## THINGS TO DO
#1 In the post about frames, what share of visitors with frame-aware browsers pick the frame interface?
#2 Pick up the post about frames where it stops and keep writing it.

## EXCERPT PROVIDED
Re: Frames - does anyone like them?

On Wed, 21 Aug 1996, F. E. Potts wrote:

> John Bro, InterSoft Solutions, Inc wrote:
>  
> > > Urg. It shows how difficult it is to select which browsers are
> > > frame aware and which aren't. Even Netscape fails to do it for
> > > their own browsers.
> 
> Benjamin Franz replied:
> 
> > It's easy - if you bother to use <noframes> instead of playing user
> > agent games. If a browsers understands frames it gets the frames - if
> > it doesn't, it gets the <noframes> content.. 
> 
> There are a few folks around who don't much like frames ;-), so a site
> which wishes to be helpful to its users will give them the option to
> choose the interface (frames or noframes) they prefer.  This option I
> have provided on my site, and the logs are revealing.

Me too. ;-) 

I only use frames on ONE thing I do. And it intelligently uses <NOFRAMES>
to *detect* a browsers support and offers those with support the choice
(which can be changed at any time).
<URL:http://www.nihongo.org/english/chat/> (Note - this is a virtual web
server that is still in development stages as a site - if your browser
doesn't send host - you aren't going to be able to visit it and don't
complain about broken links and missing content: Nyah.)

> 
> It seems that around 70% of my visitors with frame-aware UAs choose the
> frame interface, and most of them stick with the interface as they move
> from chapter to chapter and illustration to illustration.  And yes,
> there have been many positive comments about the site, though most of
> them relate to the content rather than the implementation (which is the
> way it should be -- the goal is to make the site as easy for the
> visitor to use and navigate as possible).

## DATASET EXTRACT
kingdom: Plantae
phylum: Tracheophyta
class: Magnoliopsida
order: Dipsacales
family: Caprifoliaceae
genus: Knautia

## LIST OF ANSWERS
#1 Around 70%.

#2
> 
> It seems to me that a site using <noframes> to force the issue with its
> visitors is the one "playing user agent games."

Nope. "user agent games" is when you look at the user agent and *based on
its name* serve a different page. Something guaranteed to break on some
browsers with the number out there lying about who they are - never mind
the versioning problem (anyone else utterly amazed by Netscape's
versioning?). Intelligent use of <NOFRAMES> allows me to prevent options
being presented to users they *can't* use (and no - I am not talking about
anything besides frames). Those who *can* use frames get the choice on my
system. And really - allowing people to opt in or out of frames isn't
that hard with proper design.

As for the 'forcing the issue' - even a site that *does* 'force the issue'
isn't playing user agent games. No more so than a site that uses <H1> or
<TABLE> or any other item. 'But they didn't present it the way I would
have' isn't user agent games - it is site design.